■ INSTRUCTIONS FOR THE TASK
For the entries below, the expected answer is the line with "2 This represents", the line with "Idaho Geological Survey Geologic Map 48", and every line between them, exactly as written, and nothing more.

■ DATA LISTING
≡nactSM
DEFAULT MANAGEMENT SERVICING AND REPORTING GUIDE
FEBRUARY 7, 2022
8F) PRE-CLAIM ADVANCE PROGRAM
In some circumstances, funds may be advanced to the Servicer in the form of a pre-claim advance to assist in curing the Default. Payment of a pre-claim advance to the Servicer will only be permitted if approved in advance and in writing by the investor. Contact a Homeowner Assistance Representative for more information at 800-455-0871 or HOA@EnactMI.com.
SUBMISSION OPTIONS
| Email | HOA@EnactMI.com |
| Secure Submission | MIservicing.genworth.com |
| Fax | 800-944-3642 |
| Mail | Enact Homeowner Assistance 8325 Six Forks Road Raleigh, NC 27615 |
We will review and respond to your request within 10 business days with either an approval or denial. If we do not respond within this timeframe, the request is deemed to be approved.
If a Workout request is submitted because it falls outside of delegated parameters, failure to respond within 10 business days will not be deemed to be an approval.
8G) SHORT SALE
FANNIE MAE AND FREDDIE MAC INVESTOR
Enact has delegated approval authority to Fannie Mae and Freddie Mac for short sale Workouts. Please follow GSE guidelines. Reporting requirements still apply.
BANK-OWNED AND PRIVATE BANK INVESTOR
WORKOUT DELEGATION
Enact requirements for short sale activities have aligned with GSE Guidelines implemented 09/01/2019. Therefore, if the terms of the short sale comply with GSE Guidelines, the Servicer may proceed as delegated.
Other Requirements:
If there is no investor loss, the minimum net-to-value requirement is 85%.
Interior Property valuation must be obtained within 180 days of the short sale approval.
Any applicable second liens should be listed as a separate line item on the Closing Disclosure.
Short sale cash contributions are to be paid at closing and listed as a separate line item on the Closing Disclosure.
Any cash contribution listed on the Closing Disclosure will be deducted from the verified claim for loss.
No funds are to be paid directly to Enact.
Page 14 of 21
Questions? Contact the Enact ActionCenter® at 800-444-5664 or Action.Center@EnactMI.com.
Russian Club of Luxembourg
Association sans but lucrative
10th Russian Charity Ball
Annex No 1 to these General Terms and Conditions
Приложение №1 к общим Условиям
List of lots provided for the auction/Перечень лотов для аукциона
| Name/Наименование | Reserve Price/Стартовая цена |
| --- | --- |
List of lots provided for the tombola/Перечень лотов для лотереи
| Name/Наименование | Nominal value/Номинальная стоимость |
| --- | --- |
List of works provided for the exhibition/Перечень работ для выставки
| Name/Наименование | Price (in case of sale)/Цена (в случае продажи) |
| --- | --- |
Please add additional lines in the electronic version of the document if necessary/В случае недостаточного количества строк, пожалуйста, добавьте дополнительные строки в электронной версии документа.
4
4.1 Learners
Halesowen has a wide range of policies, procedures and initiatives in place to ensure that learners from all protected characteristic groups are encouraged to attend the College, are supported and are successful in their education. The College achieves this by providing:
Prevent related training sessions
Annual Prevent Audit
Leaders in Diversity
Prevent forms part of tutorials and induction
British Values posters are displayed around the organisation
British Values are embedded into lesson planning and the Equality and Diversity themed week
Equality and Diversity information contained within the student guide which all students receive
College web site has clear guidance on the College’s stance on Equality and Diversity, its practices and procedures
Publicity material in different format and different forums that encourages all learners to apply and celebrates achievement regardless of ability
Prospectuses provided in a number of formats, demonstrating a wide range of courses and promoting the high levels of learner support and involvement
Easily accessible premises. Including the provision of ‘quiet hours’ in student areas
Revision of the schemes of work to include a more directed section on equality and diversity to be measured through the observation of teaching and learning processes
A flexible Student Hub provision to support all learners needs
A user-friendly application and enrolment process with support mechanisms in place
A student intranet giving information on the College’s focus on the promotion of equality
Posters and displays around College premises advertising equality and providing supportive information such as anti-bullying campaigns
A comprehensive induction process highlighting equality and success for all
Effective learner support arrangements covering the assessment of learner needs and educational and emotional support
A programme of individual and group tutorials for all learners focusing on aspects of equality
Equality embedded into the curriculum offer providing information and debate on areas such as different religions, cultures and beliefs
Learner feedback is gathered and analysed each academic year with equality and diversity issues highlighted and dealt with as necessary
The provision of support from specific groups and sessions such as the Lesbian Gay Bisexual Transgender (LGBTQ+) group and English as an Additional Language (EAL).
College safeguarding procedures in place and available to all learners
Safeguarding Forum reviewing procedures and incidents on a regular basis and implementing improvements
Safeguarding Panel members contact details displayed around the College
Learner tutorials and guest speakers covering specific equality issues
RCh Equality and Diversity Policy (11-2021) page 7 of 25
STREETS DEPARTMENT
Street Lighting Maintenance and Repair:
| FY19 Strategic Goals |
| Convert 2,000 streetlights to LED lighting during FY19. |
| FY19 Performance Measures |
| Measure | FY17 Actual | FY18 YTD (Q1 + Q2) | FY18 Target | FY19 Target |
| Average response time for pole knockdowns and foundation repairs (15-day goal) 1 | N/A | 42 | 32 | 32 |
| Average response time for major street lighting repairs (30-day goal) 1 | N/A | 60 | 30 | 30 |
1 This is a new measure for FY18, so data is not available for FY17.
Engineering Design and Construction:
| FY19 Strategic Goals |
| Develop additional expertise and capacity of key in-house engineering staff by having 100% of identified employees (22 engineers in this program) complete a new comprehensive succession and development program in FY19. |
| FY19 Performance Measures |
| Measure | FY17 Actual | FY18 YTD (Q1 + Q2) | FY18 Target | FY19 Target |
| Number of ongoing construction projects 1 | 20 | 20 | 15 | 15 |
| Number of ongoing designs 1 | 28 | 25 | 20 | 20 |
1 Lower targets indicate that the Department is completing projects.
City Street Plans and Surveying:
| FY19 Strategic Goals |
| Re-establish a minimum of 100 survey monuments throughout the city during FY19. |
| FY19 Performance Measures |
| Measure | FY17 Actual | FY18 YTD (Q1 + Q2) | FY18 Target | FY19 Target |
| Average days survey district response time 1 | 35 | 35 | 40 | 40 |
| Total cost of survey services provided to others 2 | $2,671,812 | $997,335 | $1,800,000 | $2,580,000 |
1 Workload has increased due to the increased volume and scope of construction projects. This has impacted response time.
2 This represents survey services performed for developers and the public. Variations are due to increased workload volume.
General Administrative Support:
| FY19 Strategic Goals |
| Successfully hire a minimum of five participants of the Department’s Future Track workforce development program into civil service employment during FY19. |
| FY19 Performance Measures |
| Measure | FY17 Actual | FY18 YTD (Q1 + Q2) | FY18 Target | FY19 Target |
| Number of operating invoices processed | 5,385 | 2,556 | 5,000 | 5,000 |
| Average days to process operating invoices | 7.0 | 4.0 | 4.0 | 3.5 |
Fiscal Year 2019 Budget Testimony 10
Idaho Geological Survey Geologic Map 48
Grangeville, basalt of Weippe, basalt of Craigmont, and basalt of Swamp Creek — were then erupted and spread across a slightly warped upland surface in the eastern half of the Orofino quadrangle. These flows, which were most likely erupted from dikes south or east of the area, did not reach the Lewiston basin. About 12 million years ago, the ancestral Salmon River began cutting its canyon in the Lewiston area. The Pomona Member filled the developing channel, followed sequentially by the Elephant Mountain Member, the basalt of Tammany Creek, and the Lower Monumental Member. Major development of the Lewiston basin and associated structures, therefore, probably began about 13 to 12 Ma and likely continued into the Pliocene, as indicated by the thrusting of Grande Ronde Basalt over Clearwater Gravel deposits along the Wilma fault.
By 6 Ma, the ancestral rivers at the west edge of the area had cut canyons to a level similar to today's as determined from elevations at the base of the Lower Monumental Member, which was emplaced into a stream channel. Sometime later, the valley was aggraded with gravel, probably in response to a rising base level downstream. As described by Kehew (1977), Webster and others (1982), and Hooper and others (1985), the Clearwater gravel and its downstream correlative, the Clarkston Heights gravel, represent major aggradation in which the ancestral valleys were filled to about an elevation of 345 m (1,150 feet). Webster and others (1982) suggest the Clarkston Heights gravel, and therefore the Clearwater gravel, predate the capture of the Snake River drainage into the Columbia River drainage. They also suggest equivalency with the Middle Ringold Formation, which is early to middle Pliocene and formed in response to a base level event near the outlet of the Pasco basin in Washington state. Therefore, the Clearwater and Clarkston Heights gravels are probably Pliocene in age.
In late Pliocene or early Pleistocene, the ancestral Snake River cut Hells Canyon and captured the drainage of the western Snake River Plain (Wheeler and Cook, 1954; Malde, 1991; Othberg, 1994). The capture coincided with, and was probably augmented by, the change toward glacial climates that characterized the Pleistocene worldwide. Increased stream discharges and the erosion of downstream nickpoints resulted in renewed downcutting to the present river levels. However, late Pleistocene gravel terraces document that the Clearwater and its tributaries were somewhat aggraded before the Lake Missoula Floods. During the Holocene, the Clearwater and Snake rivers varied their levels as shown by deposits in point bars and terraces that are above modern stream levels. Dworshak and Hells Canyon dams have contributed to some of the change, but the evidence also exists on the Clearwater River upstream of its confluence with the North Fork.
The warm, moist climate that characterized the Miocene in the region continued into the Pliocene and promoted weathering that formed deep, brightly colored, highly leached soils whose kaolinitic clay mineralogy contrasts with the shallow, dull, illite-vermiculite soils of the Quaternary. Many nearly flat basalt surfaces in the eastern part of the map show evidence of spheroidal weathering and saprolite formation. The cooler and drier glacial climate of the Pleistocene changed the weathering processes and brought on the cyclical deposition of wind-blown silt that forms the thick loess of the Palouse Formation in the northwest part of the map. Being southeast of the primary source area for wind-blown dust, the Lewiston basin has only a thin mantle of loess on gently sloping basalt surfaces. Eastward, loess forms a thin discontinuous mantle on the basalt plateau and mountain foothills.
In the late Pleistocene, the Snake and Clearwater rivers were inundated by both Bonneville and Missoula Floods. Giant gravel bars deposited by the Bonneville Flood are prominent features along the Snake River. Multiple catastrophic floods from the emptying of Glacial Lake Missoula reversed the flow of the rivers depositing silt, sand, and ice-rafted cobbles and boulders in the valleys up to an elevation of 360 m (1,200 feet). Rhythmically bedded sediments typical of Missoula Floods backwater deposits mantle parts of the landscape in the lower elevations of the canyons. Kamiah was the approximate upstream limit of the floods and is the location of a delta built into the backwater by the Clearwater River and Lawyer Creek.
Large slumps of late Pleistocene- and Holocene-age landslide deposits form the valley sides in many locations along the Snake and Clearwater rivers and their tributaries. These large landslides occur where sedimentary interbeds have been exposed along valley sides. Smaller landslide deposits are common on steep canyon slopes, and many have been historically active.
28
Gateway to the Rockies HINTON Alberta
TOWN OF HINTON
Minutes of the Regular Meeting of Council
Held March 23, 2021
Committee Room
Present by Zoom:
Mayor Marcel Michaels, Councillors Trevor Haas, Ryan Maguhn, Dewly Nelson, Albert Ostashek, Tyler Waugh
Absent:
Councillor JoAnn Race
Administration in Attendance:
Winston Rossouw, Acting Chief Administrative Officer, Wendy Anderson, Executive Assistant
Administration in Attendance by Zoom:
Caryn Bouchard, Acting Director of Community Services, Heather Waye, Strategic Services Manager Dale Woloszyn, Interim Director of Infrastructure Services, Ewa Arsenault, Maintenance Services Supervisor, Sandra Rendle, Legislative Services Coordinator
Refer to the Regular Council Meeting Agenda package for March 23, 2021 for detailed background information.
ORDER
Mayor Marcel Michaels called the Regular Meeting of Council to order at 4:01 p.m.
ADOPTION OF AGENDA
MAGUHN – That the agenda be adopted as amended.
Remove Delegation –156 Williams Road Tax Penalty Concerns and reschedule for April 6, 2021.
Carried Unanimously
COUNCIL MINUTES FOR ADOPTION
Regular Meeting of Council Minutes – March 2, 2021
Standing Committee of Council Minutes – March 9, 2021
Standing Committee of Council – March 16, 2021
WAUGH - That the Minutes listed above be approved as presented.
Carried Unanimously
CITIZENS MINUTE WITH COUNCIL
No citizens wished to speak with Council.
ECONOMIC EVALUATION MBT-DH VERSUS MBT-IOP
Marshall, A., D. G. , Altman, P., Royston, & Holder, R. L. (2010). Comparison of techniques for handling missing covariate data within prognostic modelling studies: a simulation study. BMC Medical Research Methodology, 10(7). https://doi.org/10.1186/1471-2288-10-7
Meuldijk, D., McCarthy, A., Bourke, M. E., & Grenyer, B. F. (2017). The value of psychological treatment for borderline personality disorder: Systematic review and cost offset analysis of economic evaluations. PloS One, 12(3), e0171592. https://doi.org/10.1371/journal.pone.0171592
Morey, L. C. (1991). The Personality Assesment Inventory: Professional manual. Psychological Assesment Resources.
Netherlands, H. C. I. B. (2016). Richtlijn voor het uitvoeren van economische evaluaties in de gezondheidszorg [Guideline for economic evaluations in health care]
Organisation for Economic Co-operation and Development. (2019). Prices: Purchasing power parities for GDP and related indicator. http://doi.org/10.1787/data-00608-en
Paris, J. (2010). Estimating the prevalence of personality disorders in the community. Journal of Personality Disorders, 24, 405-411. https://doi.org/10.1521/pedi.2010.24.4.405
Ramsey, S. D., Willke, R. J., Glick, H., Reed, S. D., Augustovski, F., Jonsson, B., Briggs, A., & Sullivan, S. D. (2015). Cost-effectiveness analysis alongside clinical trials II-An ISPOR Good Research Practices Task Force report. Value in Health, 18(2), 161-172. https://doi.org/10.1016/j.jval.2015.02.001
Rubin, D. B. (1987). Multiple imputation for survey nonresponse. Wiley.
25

■ SOLUTION FOR THIS TASK
2 This represents survey services performed for developers and the public. Variations are due to increased workload volume.
General Administrative Support:
| FY19 Strategic Goals |
| Successfully hire a minimum of five participants of the Department’s Future Track workforce development program into civil service employment during FY19. |
| FY19 Performance Measures |
| Measure | FY17 Actual | FY18 YTD (Q1 + Q2) | FY18 Target | FY19 Target |
| Number of operating invoices processed | 5,385 | 2,556 | 5,000 | 5,000 |
| Average days to process operating invoices | 7.0 | 4.0 | 4.0 | 3.5 |
Fiscal Year 2019 Budget Testimony 10
Idaho Geological Survey Geologic Map 48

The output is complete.